Voices Offstage: ensemble / together

by Monika Gintersdorfer

In early March 2020, after our last performance of Nana ou est-ce que tu connais le bara? in Paris we split up, tired and more or less happy, and everyone went “home”. For some this just meant catching the next Métro, others had to board planes to Abidjan, Berlin, Bremen, Vienna, New York, L.A. or Mexico City.

So we said goodbye, bisou bisou, and weren’t that sad since we were scheduled to play the next Nanas four weeks later in Bremen.

Then came the cancellation of tour dates, corona curfews and the travel ban. The consequences: Residency permits could no longer be renewed on time; they expire in the same way as previously booked flights to the next performances do. Gone in a puff – some of us have been without papers and work since April.

What has become of the transnational group we built up over four years?

At present it is being blown apart by the nationally minded controls that have won through everywhere, at least for the time being. Current corona regulations once more really bring home how dependent we are and how fragile our conditions are. We have practice in dealing with restrictions: maybe some visas and titres de séjour couldn’t be acquired on time, forcing us to substitute disappointed performers. Except that affected just one or two, not everyone at the same time.

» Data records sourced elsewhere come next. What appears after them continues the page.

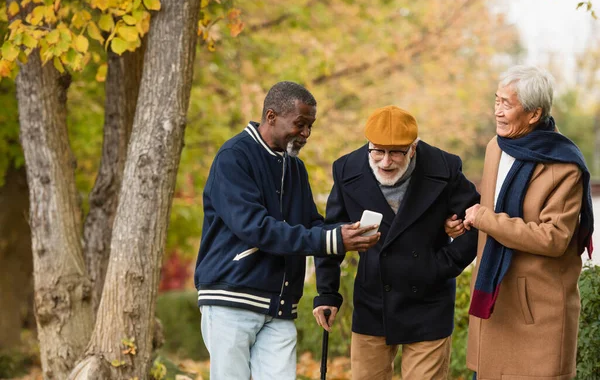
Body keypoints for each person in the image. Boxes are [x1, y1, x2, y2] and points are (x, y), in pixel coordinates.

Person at [193, 81, 380, 380]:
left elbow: (311, 226)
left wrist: (346, 234)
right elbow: (255, 228)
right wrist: (329, 238)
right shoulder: (234, 157)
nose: (306, 133)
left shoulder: (295, 168)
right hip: (231, 299)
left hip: (280, 307)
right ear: (271, 117)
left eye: (310, 126)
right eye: (300, 124)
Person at [313, 105, 480, 380]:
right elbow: (333, 233)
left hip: (429, 301)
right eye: (377, 151)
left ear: (413, 148)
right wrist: (327, 293)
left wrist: (441, 266)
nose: (385, 161)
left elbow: (477, 223)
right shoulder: (346, 169)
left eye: (396, 152)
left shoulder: (444, 167)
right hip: (373, 299)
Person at [449, 65, 593, 380]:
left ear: (533, 114)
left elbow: (553, 239)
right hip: (494, 301)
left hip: (538, 314)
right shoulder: (494, 149)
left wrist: (485, 218)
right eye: (496, 101)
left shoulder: (563, 165)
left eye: (507, 104)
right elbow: (488, 210)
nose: (498, 112)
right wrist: (464, 221)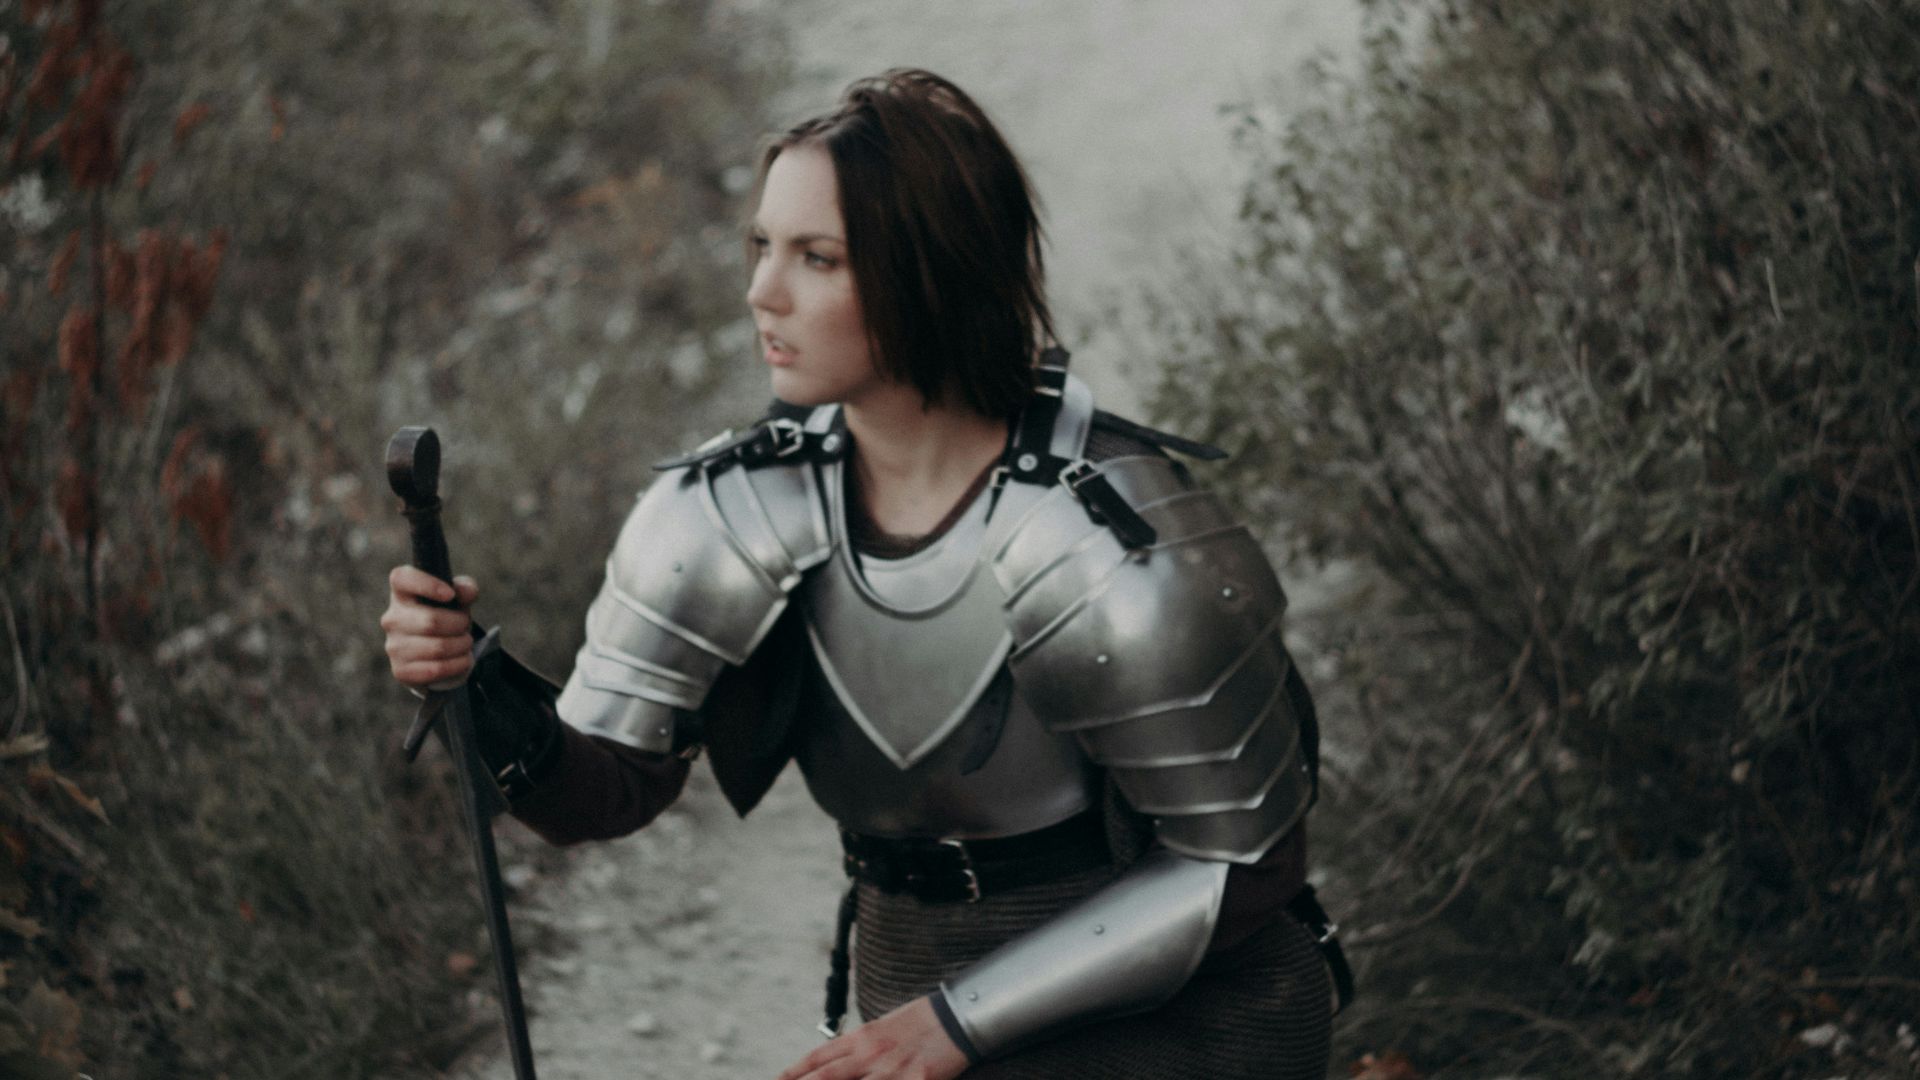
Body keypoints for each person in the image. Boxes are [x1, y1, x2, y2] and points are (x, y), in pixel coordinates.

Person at [380, 68, 1344, 1080]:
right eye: (761, 247)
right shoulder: (730, 512)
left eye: (818, 258)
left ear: (931, 274)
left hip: (1180, 1025)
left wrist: (958, 1023)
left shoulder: (1111, 539)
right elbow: (602, 793)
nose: (763, 290)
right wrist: (475, 686)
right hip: (915, 1014)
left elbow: (1245, 865)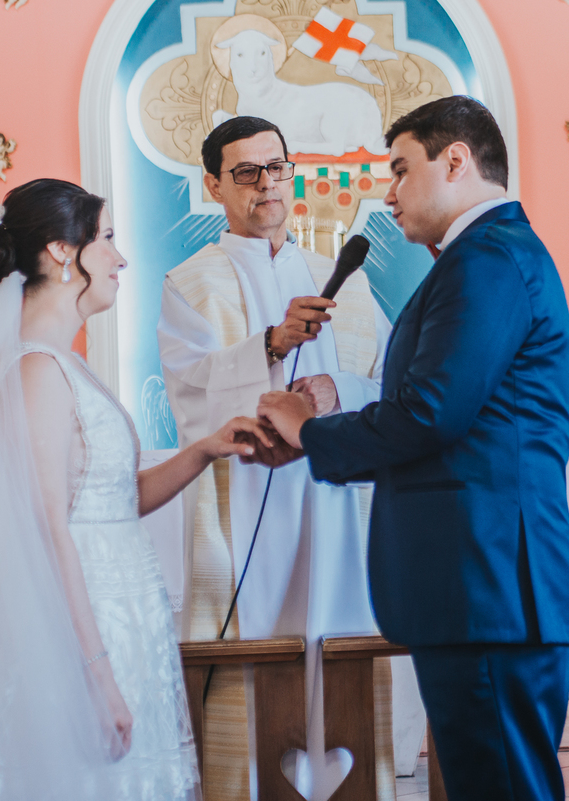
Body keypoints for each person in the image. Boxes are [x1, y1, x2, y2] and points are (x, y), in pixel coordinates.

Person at [0, 178, 275, 801]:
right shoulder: (35, 372)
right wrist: (94, 673)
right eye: (106, 238)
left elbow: (112, 504)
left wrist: (206, 448)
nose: (120, 258)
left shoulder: (64, 364)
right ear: (61, 251)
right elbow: (48, 530)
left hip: (122, 625)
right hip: (78, 637)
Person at [256, 96, 569, 801]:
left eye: (401, 169)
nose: (389, 191)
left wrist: (308, 430)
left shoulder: (488, 258)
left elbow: (430, 414)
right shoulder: (484, 256)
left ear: (456, 161)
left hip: (487, 582)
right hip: (483, 584)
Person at [156, 116, 394, 800]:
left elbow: (386, 383)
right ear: (214, 186)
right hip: (247, 502)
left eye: (277, 167)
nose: (267, 184)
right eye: (246, 172)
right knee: (257, 651)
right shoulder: (192, 283)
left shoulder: (340, 278)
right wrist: (269, 343)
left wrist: (335, 391)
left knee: (338, 633)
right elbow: (190, 391)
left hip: (335, 503)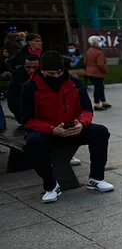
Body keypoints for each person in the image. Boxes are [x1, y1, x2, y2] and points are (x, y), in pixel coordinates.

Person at [20, 51, 114, 203]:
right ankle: (51, 185)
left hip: (72, 126)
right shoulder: (30, 87)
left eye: (59, 72)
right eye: (51, 73)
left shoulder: (75, 83)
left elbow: (87, 110)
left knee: (100, 132)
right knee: (33, 143)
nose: (56, 76)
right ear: (42, 71)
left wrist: (81, 123)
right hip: (47, 131)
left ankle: (96, 178)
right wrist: (51, 129)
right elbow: (28, 120)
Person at [7, 55, 40, 122]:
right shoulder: (16, 78)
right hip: (23, 115)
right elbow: (12, 100)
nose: (31, 70)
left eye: (34, 67)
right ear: (24, 66)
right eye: (28, 67)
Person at [85, 36, 110, 110]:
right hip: (97, 72)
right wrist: (105, 71)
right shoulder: (99, 52)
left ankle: (104, 101)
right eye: (99, 41)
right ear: (95, 42)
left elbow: (85, 61)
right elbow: (100, 64)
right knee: (98, 88)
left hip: (90, 71)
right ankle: (97, 104)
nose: (100, 42)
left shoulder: (89, 51)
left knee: (100, 87)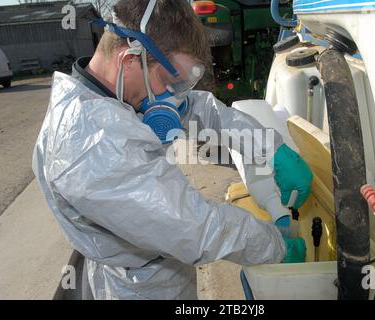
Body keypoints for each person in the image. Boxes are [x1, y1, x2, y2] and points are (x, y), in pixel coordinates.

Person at [32, 0, 313, 299]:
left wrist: (270, 149)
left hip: (160, 269)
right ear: (129, 59)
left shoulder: (117, 95)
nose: (173, 98)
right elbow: (195, 228)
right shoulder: (91, 146)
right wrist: (276, 247)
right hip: (139, 289)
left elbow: (203, 111)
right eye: (169, 82)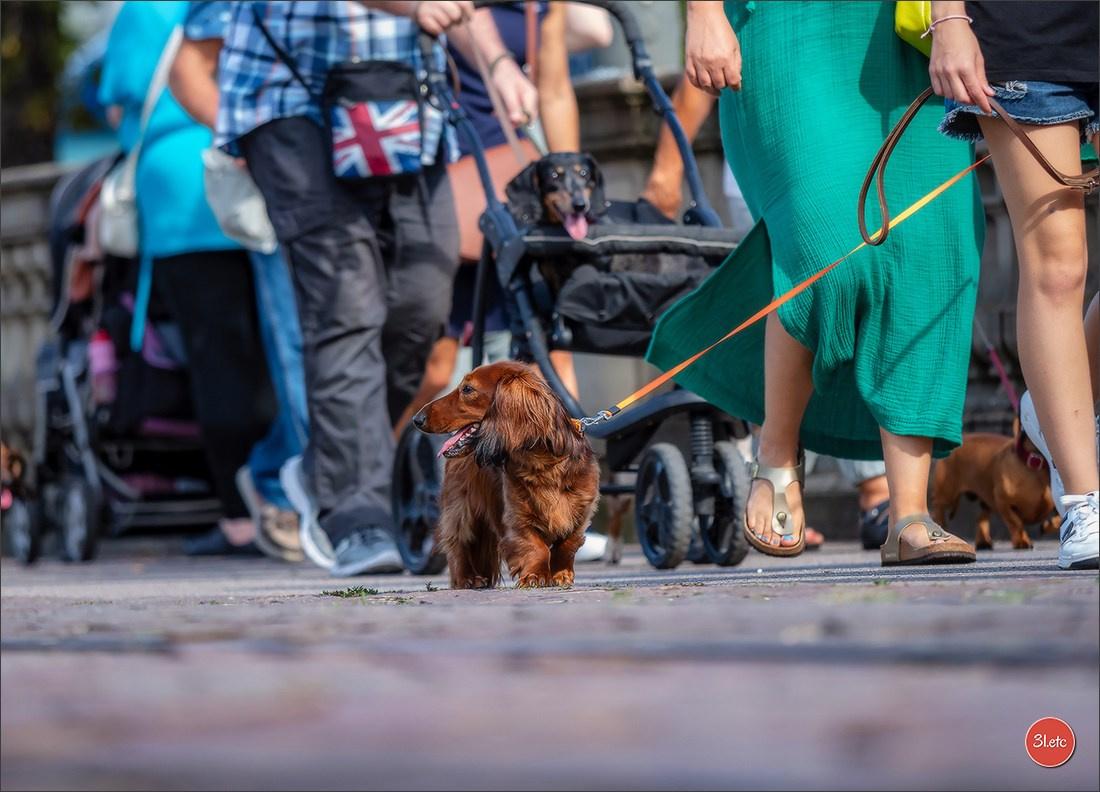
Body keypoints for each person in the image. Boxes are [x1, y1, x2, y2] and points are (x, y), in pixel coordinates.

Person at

Being unable to travel for the foreseeable future will crash our lives between the continents, the very heart of our work and, by now, also of our artistic and personal identities.

A highly unpleasant vision that shatters the edifice supporting not only the individual artists, but also their immediate and their extended families, their personal relationships and financial security.

For us, returning to a local existence is a nightmare; we want to continue our transnational work so as to counter a Eurocentric world and notion of culture with our many-voiced alternative. Not only on a theoretical level, but also in each moment we spend together. We are an ensemble, an ensemble without a fixed venue. No one is responsible for us, no city, no institution. We can only be together when we are allowed to travel, and we can only travel when we have work and the borders are open.

In times of corona, formalities and conformity gain the upper hand. Married couples, salaried employees, taxpayers, registered residents who are insured members of the Künstlersozialkasse, the artists’ security fund in Germany, can be counted and will, at best, also receive support. For many of them, things nonetheless remain difficult. But what about those who drop through the net, those with double and triple identities without clearly legible status, those who fit into no category?

How can you prohibit young La Fleur members like Alaingo, Ordinateur or Annick from travelling for climate reasons? Travels they weren’t even able to make until recently, travel that connects them to their work and their families? Travel that European closed-door policies have repeatedly impeded? Transnationality and climate concern should not be played off against each other; instead, we need to find new ways of balancing them. To protect the climate we would be glad to travel less: This would be possible if the various theatres coordinated their schedules among each other. This would be possible if we were given grants and accommodation so we could stay for longer in certain places and not have to constantly rush back and forth.